### To be done:
Format every line of the records below as a JSON list of strings, one string per line, leaving out any blank lines.

Data excerpts:
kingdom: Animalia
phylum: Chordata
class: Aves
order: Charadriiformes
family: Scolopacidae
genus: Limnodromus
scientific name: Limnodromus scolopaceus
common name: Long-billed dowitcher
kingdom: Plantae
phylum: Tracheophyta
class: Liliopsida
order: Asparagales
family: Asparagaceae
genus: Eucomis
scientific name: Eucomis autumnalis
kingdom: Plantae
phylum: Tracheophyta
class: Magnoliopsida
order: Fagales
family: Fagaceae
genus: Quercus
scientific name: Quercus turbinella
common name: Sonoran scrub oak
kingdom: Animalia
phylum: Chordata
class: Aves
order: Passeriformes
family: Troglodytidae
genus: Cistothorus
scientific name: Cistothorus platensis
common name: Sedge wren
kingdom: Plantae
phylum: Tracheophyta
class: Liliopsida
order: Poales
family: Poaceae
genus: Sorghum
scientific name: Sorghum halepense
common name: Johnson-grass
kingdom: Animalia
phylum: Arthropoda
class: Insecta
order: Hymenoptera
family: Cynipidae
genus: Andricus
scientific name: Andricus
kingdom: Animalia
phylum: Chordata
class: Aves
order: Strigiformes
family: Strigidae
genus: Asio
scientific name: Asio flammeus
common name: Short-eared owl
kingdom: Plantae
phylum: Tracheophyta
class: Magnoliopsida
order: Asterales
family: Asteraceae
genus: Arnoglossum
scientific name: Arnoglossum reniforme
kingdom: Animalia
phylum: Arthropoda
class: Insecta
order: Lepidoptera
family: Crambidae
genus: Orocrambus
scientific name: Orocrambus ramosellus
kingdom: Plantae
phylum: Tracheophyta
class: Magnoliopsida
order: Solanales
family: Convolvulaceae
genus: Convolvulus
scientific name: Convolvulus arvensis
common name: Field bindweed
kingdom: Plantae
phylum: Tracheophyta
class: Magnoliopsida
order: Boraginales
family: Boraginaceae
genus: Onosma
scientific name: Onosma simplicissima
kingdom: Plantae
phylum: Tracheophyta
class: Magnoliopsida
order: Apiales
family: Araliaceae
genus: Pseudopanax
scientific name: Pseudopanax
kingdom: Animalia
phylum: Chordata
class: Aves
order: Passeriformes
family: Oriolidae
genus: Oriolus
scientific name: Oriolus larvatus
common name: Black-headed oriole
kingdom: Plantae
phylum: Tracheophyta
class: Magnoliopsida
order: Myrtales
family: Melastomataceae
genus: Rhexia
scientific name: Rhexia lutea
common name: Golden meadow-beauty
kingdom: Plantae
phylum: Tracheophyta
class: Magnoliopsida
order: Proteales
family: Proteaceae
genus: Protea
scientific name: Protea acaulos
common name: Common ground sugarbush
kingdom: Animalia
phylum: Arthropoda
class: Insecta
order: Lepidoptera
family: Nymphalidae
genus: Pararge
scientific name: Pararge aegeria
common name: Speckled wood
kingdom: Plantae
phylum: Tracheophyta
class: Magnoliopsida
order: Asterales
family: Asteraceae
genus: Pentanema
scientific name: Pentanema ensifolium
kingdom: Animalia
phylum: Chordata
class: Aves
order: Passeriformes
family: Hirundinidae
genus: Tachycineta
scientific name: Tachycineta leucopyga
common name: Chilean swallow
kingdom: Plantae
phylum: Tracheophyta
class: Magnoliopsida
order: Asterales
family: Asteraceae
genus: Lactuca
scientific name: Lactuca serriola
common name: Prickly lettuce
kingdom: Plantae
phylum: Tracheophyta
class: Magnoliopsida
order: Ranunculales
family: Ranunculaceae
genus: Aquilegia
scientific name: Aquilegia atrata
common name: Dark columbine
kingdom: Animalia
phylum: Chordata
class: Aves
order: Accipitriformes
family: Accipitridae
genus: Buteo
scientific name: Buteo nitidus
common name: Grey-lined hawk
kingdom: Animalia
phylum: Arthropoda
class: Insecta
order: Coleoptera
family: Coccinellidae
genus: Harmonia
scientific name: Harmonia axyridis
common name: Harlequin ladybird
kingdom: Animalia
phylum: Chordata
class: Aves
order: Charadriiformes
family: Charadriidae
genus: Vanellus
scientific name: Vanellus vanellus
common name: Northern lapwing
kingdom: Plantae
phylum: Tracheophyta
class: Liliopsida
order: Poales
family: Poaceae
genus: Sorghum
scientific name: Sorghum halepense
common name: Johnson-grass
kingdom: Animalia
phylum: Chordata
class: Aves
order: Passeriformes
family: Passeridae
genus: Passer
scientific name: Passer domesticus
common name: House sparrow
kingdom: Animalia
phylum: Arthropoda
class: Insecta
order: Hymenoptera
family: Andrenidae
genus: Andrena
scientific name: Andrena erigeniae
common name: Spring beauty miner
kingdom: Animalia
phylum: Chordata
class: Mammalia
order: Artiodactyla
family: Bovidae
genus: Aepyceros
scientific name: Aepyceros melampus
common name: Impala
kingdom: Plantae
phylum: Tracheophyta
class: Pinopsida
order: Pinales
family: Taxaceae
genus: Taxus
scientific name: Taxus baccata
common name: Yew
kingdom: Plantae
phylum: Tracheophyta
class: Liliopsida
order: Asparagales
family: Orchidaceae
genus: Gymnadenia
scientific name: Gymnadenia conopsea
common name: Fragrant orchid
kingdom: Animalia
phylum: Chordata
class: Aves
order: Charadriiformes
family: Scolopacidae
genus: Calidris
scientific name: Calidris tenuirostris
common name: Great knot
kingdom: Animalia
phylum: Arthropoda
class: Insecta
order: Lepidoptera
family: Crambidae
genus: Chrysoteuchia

### Written reply:
[
  "kingdom: Animalia",
  "phylum: Chordata",
  "class: Aves",
  "order: Charadriiformes",
  "family: Scolopacidae",
  "genus: Limnodromus",
  "scientific name: Limnodromus scolopaceus",
  "common name: Long-billed dowitcher",
  "kingdom: Plantae",
  "phylum: Tracheophyta",
  "class: Liliopsida",
  "order: Asparagales",
  "family: Asparagaceae",
  "genus: Eucomis",
  "scientific name: Eucomis autumnalis",
  "kingdom: Plantae",
  "phylum: Tracheophyta",
  "class: Magnoliopsida",
  "order: Fagales",
  "family: Fagaceae",
  "genus: Quercus",
  "scientific name: Quercus turbinella",
  "common name: Sonoran scrub oak",
  "kingdom: Animalia",
  "phylum: Chordata",
  "class: Aves",
  "order: Passeriformes",
  "family: Troglodytidae",
  "genus: Cistothorus",
  "scientific name: Cistothorus platensis",
  "common name: Sedge wren",
  "kingdom: Plantae",
  "phylum: Tracheophyta",
  "class: Liliopsida",
  "order: Poales",
  "family: Poaceae",
  "genus: Sorghum",
  "scientific name: Sorghum halepense",
  "common name: Johnson-grass",
  "kingdom: Animalia",
  "phylum: Arthropoda",
  "class: Insecta",
  "order: Hymenoptera",
  "family: Cynipidae",
  "genus: Andricus",
  "scientific name: Andricus",
  "kingdom: Animalia",
  "phylum: Chordata",
  "class: Aves",
  "order: Strigiformes",
  "family: Strigidae",
  "genus: Asio",
  "scientific name: Asio flammeus",
  "common name: Short-eared owl",
  "kingdom: Plantae",
  "phylum: Tracheophyta",
  "class: Magnoliopsida",
  "order: Asterales",
  "family: Asteraceae",
  "genus: Arnoglossum",
  "scientific name: Arnoglossum reniforme",
  "kingdom: Animalia",
  "phylum: Arthropoda",
  "class: Insecta",
  "order: Lepidoptera",
  "family: Crambidae",
  "genus: Orocrambus",
  "scientific name: Orocrambus ramosellus",
  "kingdom: Plantae",
  "phylum: Tracheophyta",
  "class: Magnoliopsida",
  "order: Solanales",
  "family: Convolvulaceae",
  "genus: Convolvulus",
  "scientific name: Convolvulus arvensis",
  "common name: Field bindweed",
  "kingdom: Plantae",
  "phylum: Tracheophyta",
  "class: Magnoliopsida",
  "order: Boraginales",
  "family: Boraginaceae",
  "genus: Onosma",
  "scientific name: Onosma simplicissima",
  "kingdom: Plantae",
  "phylum: Tracheophyta",
  "class: Magnoliopsida",
  "order: Apiales",
  "family: Araliaceae",
  "genus: Pseudopanax",
  "scientific name: Pseudopanax",
  "kingdom: Animalia",
  "phylum: Chordata",
  "class: Aves",
  "order: Passeriformes",
  "family: Oriolidae",
  "genus: Oriolus",
  "scientific name: Oriolus larvatus",
  "common name: Black-headed oriole",
  "kingdom: Plantae",
  "phylum: Tracheophyta",
  "class: Magnoliopsida",
  "order: Myrtales",
  "family: Melastomataceae",
  "genus: Rhexia",
  "scientific name: Rhexia lutea",
  "common name: Golden meadow-beauty",
  "kingdom: Plantae",
  "phylum: Tracheophyta",
  "class: Magnoliopsida",
  "order: Proteales",
  "family: Proteaceae",
  "genus: Protea",
  "scientific name: Protea acaulos",
  "common name: Common ground sugarbush",
  "kingdom: Animalia",
  "phylum: Arthropoda",
  "class: Insecta",
  "order: Lepidoptera",
  "family: Nymphalidae",
  "genus: Pararge",
  "scientific name: Pararge aegeria",
  "common name: Speckled wood",
  "kingdom: Plantae",
  "phylum: Tracheophyta",
  "class: Magnoliopsida",
  "order: Asterales",
  "family: Asteraceae",
  "genus: Pentanema",
  "scientific name: Pentanema ensifolium",
  "kingdom: Animalia",
  "phylum: Chordata",
  "class: Aves",
  "order: Passeriformes",
  "family: Hirundinidae",
  "genus: Tachycineta",
  "scientific name: Tachycineta leucopyga",
  "common name: Chilean swallow",
  "kingdom: Plantae",
  "phylum: Tracheophyta",
  "class: Magnoliopsida",
  "order: Asterales",
  "family: Asteraceae",
  "genus: Lactuca",
  "scientific name: Lactuca serriola",
  "common name: Prickly lettuce",
  "kingdom: Plantae",
  "phylum: Tracheophyta",
  "class: Magnoliopsida",
  "order: Ranunculales",
  "family: Ranunculaceae",
  "genus: Aquilegia",
  "scientific name: Aquilegia atrata",
  "common name: Dark columbine",
  "kingdom: Animalia",
  "phylum: Chordata",
  "class: Aves",
  "order: Accipitriformes",
  "family: Accipitridae",
  "genus: Buteo",
  "scientific name: Buteo nitidus",
  "common name: Grey-lined hawk",
  "kingdom: Animalia",
  "phylum: Arthropoda",
  "class: Insecta",
  "order: Coleoptera",
  "family: Coccinellidae",
  "genus: Harmonia",
  "scientific name: Harmonia axyridis",
  "common name: Harlequin ladybird",
  "kingdom: Animalia",
  "phylum: Chordata",
  "class: Aves",
  "order: Charadriiformes",
  "family: Charadriidae",
  "genus: Vanellus",
  "scientific name: Vanellus vanellus",
  "common name: Northern lapwing",
  "kingdom: Plantae",
  "phylum: Tracheophyta",
  "class: Liliopsida",
  "order: Poales",
  "family: Poaceae",
  "genus: Sorghum",
  "scientific name: Sorghum halepense",
  "common name: Johnson-grass",
  "kingdom: Animalia",
  "phylum: Chordata",
  "class: Aves",
  "order: Passeriformes",
  "family: Passeridae",
  "genus: Passer",
  "scientific name: Passer domesticus",
  "common name: House sparrow",
  "kingdom: Animalia",
  "phylum: Arthropoda",
  "class: Insecta",
  "order: Hymenoptera",
  "family: Andrenidae",
  "genus: Andrena",
  "scientific name: Andrena erigeniae",
  "common name: Spring beauty miner",
  "kingdom: Animalia",
  "phylum: Chordata",
  "class: Mammalia",
  "order: Artiodactyla",
  "family: Bovidae",
  "genus: Aepyceros",
  "scientific name: Aepyceros melampus",
  "common name: Impala",
  "kingdom: Plantae",
  "phylum: Tracheophyta",
  "class: Pinopsida",
  "order: Pinales",
  "family: Taxaceae",
  "genus: Taxus",
  "scientific name: Taxus baccata",
  "common name: Yew",
  "kingdom: Plantae",
  "phylum: Tracheophyta",
  "class: Liliopsida",
  "order: Asparagales",
  "family: Orchidaceae",
  "genus: Gymnadenia",
  "scientific name: Gymnadenia conopsea",
  "common name: Fragrant orchid",
  "kingdom: Animalia",
  "phylum: Chordata",
  "class: Aves",
  "order: Charadriiformes",
  "family: Scolopacidae",
  "genus: Calidris",
  "scientific name: Calidris tenuirostris",
  "common name: Great knot",
  "kingdom: Animalia",
  "phylum: Arthropoda",
  "class: Insecta",
  "order: Lepidoptera",
  "family: Crambidae",
  "genus: Chrysoteuchia"
]